The result would be obvious: a further, deeper, and harder recession than we are already in. That recession is underpriced as a political event. Whatever their relief today, Starmer’s government will likely conclude its first year in office not just in the midst of a ‘technical recession’ but a full-blown period of economic decline.
Given the choices in the Budget, they will struggle to blame anyone but themselves. Bleakest of all, there is almost nothing they can do to preclude it. Market fundamentals leave this Chancellor almost uniquely powerless.
This mid-year recession, though, is almost the best case scenario for this government. As the Chief Secretary to the Treasury was at pains to remind the public today, the challenges facing the UK economy are not unique.
The world’s major economies are suffering signs of equal sickness. In the United States, as the consequences of Biden’s profligacy come home to roost, gilt rates are equally high. Next week, Donald Trump will enter the White House. That means one thing: disruption.
Trump’s first year in office will be dominated by attempts to correct perceived distortions in global trade. This means tariffs and inevitable retaliatory action, most likely on day one. He has already demonstrated his desire to raise America’s debt ceiling, which will keep borrowing high. Meanwhile, his approach to Russia, China, and Iran is just as likely to send global energy prices soaring as it is to see them fall. Each of those would constitute major economic disruptions in their own right. Together, they could trigger shockwaves that land on our shores.
Therein lies the worst – and perhaps most likely – scenario for this government. For accompanying their relative powerlessness is the extraordinary fragility of our economic and financial system.

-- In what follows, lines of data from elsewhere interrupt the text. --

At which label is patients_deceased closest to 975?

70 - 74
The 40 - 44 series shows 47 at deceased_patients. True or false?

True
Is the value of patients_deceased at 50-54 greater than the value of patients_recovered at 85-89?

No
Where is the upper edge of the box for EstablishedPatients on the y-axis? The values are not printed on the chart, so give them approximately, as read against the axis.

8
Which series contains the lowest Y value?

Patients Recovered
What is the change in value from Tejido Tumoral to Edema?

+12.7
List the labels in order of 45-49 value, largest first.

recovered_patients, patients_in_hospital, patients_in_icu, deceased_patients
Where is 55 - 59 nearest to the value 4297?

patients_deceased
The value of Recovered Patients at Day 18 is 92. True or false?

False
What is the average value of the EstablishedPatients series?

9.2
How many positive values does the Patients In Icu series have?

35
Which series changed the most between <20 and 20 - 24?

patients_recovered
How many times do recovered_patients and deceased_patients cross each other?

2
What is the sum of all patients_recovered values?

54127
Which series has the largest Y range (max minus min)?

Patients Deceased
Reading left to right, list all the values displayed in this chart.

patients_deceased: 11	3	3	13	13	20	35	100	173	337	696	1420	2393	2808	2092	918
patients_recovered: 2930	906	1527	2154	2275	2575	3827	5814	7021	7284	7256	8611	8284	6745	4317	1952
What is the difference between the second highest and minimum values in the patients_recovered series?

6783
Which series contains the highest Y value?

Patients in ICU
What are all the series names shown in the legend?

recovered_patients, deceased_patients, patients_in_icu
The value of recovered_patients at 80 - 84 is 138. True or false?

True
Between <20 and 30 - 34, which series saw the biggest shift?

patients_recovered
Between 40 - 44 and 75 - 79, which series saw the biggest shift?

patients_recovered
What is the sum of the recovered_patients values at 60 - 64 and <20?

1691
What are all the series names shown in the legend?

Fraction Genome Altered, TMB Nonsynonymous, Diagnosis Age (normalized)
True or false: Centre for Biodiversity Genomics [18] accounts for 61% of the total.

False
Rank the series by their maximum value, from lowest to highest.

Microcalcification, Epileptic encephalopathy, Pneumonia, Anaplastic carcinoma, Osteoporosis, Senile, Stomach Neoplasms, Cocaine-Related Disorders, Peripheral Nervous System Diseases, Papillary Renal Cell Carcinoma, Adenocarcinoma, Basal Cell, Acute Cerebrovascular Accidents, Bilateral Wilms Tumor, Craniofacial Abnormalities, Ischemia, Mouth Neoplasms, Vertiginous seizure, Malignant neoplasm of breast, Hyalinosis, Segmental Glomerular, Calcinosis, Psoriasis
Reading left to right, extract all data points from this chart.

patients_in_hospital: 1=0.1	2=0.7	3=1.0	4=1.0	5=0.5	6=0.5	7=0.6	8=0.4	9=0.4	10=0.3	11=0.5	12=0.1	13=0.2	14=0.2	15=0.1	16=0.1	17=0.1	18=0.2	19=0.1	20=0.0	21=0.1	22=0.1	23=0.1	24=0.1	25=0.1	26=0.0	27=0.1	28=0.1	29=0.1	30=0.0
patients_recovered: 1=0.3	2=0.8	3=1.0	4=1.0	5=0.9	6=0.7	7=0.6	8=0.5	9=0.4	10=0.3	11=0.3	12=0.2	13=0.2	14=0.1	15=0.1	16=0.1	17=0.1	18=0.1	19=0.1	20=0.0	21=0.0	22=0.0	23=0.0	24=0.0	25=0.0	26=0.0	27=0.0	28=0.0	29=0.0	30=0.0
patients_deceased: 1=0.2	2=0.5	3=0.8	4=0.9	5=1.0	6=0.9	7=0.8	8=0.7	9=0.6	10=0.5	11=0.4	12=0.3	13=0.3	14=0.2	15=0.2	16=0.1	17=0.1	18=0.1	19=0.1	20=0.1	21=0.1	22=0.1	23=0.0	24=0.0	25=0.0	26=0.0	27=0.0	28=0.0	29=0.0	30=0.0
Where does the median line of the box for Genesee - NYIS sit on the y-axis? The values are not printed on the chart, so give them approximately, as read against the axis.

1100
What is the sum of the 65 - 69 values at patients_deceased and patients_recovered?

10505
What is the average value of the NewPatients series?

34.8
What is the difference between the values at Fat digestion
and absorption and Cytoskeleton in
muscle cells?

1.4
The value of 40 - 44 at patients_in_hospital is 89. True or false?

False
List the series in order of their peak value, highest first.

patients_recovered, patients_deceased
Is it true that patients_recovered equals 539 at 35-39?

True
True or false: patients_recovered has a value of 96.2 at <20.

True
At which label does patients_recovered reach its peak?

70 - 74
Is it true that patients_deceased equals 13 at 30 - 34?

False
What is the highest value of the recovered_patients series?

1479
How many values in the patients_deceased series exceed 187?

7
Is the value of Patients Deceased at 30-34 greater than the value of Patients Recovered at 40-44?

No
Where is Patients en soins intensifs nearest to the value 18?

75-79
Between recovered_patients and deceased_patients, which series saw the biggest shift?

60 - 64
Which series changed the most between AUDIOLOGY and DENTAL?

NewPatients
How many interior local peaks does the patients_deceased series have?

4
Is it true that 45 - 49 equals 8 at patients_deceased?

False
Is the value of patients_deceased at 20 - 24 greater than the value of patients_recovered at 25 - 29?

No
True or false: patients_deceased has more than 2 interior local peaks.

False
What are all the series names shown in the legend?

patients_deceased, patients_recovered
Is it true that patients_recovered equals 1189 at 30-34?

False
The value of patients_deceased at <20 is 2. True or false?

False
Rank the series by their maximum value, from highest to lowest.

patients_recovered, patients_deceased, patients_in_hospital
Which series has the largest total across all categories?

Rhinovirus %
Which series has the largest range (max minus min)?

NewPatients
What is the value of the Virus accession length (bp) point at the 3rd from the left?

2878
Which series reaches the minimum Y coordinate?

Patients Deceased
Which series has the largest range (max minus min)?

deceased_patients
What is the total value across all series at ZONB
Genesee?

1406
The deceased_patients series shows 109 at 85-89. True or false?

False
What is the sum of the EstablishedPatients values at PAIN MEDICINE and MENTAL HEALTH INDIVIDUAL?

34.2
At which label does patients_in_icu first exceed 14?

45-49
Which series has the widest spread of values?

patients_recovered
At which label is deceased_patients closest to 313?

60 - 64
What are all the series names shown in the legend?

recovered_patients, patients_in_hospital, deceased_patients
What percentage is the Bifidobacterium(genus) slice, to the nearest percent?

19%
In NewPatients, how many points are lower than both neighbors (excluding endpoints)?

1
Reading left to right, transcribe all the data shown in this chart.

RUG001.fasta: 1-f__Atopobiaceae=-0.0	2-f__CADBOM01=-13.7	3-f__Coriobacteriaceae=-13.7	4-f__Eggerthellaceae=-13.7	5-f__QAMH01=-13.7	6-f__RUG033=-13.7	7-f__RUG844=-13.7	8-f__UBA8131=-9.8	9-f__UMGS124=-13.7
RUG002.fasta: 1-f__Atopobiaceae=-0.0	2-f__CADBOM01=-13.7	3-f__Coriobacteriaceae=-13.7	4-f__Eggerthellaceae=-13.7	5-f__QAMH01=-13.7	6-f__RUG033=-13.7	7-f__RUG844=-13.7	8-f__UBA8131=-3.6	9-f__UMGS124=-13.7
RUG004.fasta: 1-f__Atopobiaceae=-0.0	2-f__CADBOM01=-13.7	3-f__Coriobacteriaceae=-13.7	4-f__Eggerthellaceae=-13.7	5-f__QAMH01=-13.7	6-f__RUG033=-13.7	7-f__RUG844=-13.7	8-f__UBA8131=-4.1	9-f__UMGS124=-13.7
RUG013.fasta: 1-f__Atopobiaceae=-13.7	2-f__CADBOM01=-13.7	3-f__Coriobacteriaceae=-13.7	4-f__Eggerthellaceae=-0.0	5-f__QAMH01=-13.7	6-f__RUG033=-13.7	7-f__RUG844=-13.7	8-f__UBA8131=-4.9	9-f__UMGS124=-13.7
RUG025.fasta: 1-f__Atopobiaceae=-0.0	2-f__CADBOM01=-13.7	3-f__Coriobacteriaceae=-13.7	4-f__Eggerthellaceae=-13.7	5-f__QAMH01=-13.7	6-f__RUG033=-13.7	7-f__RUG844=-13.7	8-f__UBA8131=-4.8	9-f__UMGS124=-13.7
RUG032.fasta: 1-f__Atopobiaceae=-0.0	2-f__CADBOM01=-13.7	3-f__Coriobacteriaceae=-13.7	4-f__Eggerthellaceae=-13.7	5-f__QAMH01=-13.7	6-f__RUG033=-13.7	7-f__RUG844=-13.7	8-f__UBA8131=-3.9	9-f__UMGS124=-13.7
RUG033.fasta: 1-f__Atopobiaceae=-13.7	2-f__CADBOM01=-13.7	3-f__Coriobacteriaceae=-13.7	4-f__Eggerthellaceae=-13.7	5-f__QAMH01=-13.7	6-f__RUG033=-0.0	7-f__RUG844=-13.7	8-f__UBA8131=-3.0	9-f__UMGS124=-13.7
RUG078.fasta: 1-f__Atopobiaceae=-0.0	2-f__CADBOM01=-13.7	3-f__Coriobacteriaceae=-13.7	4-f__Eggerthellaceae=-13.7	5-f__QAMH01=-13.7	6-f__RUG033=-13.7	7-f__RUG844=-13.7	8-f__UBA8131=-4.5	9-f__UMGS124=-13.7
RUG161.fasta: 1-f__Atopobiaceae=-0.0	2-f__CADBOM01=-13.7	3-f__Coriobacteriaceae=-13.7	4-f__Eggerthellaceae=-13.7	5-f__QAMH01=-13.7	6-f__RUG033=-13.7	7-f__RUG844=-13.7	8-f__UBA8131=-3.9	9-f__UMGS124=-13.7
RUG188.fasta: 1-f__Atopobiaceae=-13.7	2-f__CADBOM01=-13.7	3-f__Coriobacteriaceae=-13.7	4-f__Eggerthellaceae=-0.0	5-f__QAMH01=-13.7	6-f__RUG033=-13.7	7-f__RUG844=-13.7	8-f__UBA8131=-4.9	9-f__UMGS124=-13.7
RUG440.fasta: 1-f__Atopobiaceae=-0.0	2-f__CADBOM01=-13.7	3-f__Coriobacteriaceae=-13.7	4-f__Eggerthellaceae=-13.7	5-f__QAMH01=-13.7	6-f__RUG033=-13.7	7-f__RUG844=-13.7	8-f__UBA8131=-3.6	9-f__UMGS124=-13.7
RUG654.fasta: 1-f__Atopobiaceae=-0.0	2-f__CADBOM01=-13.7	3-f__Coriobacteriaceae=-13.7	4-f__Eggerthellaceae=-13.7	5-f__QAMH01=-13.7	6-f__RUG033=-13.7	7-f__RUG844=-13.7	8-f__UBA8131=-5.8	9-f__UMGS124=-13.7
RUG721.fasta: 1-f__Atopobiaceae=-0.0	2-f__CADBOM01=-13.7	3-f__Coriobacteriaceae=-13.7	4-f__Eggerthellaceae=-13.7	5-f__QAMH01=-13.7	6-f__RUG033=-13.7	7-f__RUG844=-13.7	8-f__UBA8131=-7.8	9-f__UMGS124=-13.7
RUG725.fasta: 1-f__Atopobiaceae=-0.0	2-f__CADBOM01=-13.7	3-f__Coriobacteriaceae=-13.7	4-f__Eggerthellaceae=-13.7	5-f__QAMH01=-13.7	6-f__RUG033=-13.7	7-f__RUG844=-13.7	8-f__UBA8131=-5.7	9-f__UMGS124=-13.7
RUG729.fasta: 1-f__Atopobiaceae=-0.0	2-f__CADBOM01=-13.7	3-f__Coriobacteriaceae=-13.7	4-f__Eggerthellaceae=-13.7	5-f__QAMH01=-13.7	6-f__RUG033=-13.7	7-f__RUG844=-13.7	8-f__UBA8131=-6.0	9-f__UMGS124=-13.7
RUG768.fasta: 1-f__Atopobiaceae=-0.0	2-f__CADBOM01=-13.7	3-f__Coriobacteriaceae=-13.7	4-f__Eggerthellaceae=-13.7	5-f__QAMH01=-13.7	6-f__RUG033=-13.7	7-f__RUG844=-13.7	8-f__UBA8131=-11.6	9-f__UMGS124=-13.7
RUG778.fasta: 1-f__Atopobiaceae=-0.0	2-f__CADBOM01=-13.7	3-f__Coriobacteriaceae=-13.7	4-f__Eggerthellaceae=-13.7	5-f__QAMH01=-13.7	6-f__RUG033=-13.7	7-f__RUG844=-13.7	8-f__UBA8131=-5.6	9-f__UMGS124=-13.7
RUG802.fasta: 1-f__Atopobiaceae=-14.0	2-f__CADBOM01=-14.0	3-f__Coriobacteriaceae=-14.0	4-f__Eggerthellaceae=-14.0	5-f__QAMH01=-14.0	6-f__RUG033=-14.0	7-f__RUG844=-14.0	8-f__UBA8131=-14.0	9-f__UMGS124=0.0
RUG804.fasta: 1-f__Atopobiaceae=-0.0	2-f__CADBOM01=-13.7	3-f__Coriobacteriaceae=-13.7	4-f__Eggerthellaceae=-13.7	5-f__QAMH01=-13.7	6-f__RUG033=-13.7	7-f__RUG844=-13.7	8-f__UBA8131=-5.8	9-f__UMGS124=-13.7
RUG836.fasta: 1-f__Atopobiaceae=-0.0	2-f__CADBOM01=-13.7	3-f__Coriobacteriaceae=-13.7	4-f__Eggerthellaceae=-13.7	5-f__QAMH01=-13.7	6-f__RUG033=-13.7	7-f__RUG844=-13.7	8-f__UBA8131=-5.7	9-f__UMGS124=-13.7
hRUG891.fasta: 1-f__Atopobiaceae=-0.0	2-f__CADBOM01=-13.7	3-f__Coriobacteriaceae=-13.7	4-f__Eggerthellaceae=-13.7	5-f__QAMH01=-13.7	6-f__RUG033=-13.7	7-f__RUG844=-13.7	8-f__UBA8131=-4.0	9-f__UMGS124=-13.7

The blinking indicators of our economic distress are not mere harbingers of the now expected period of recession and decline but warning signs redolent of the kinds of financial collapse we saw in 2008.
Many are, in fact, much worse. Public sector indebtedness is ticking up towards 100 per cent of GDP – two and a half times what it stood at in 2008. Inflation is bad enough but perhaps most troubling is the gap between asset prices and consumer inflation.
The ‘CPIH’ measure – inflation once you include housing costs – sits a full percentage point higher than CPI. This persistent mismatch is increasingly stark, and it points ever more clearly to the obvious: we’re in the midst of a credit driven asset price bubble. When the shocks arrive and the market adjusts, the consequences will be dramatic.
Banks, whose exposure has once more risen, would be deeply vulnerable to a snap in saver confidence. A major shock, or series of them, could see more than one financial institution in trouble. Once the warning of a select few, it is now far from fringe to speculate that a run on banks is foreseeable this year.
Should it occur, the choices facing Reeves and Starmer would be bleak. The menu of options open to this government are not great compared to those available to Gordon Brown. Much of this is not this government’s fault, its indebtedness, for example, is a consequence of Covid and the Ukraine war. But its Budget attacks on growth leave it deeply vulnerable.
For a government elected on promises of restoring economic competence, the political damage would leave a scar requiring more than the dismissal of a Chancellor to heal.
Despite his majority, it would be increasingly hard to see how the Prime Minister survives. Penned in without the capacity to act. The moral case for a General Election would be irresistible. His prospects are limited to say the least. Keir Starmer may come to regret the sliver of good news that stabilised his Chancellor.